Root of function: All throughout a calculus course we will be determining roots of functions. A root of function is number for which the function is zero. In other terms, determining the roots of a function, g(x), is equal to solving
g ( x ) = 0
Example: Find out all the roots of
f (t ) = 9t 3 -18t + + 6t
Solution :
Thus we will have to solve,
9t 3 -18t 2 + 6t = 0
Firstly, we have to factor the equation as much as possible. Doing this gives,
3t (3t 2 - 6t + 2) = 0
Next if a product of two things are zero then one (or both) of them must be zero. It means that,
3t = 0 OR,
3t 2 - 6t +2 = 0
From the first it's apparent that one of the roots have to then be t=0. To get the remaining roots we will have to use the quadratic formula on the second equation. Doing this gives,
= (6±√12 )/6
= (6±√(4)(3)) /6
= (6±2√3)/6
=3±√3/3
=1±(1/3) √3
= 1±1/√3
In order to remind you how to make simpler radicals we gave various forms of the answer.
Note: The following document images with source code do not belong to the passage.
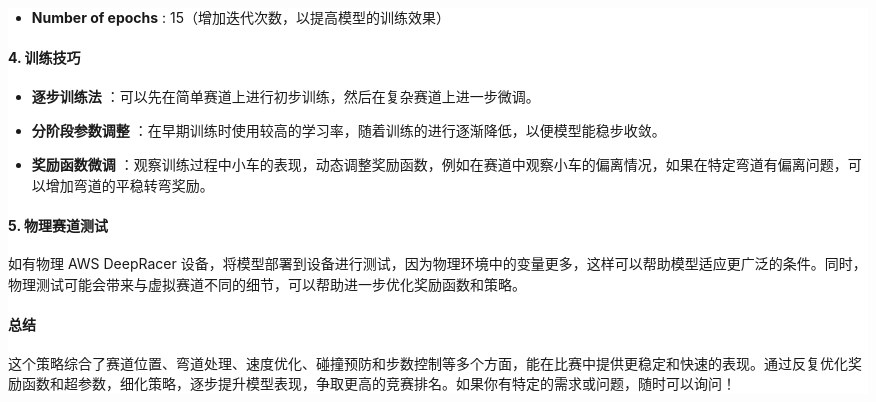 - **Number of epochs** : 15（增加迭代次数，以提高模型的训练效果）

#### 4. 训练技巧 
 
- **逐步训练法** ：可以先在简单赛道上进行初步训练，然后在复杂赛道上进一步微调。
 
- **分阶段参数调整** ：在早期训练时使用较高的学习率，随着训练的进行逐渐降低，以便模型能稳步收敛。
 
- **奖励函数微调** ：观察训练过程中小车的表现，动态调整奖励函数，例如在赛道中观察小车的偏离情况，如果在特定弯道有偏离问题，可以增加弯道的平稳转弯奖励。

#### 5. 物理赛道测试 

如有物理 AWS DeepRacer 设备，将模型部署到设备进行测试，因为物理环境中的变量更多，这样可以帮助模型适应更广泛的条件。同时，物理测试可能会带来与虚拟赛道不同的细节，可以帮助进一步优化奖励函数和策略。

#### 总结 

这个策略综合了赛道位置、弯道处理、速度优化、碰撞预防和步数控制等多个方面，能在比赛中提供更稳定和快速的表现。通过反复优化奖励函数和超参数，细化策略，逐步提升模型表现，争取更高的竞赛排名。如果你有特定的需求或问题，随时可以询问！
To calculate the problem, following is a complete list of all the roots of this function.
t = 0, t =( 3 + √3 )/3 , t = (3 - √3 )/3
Note we didn't employ the final form for the roots from the quadratic. It is usually where we'll stop along with the simplification for these types of roots. Also note that, for practice, we broke up the compact form for the two roots of the quadratic. You will have to be able to do this so ensure that you can.
This example had a couple of points other than determining roots of functions.
The first was to remind you of the quadratic formula. it won't be the last time that you'll required it
The second was to get you utilized to seeing "messy" answers. Actually, the answers in the above list are not that messy. Though, most of the students come out of an Algebra class very habitual to seeing only integers and the occasional "nice" fraction as answers.
Hence, here is fair warning .In "real life" (whatever that is) the answer is hardly ever a simple integer such as two. In most of the problems the answer will be a decimal that came about from a messy fraction and/or an answer that involved radicals.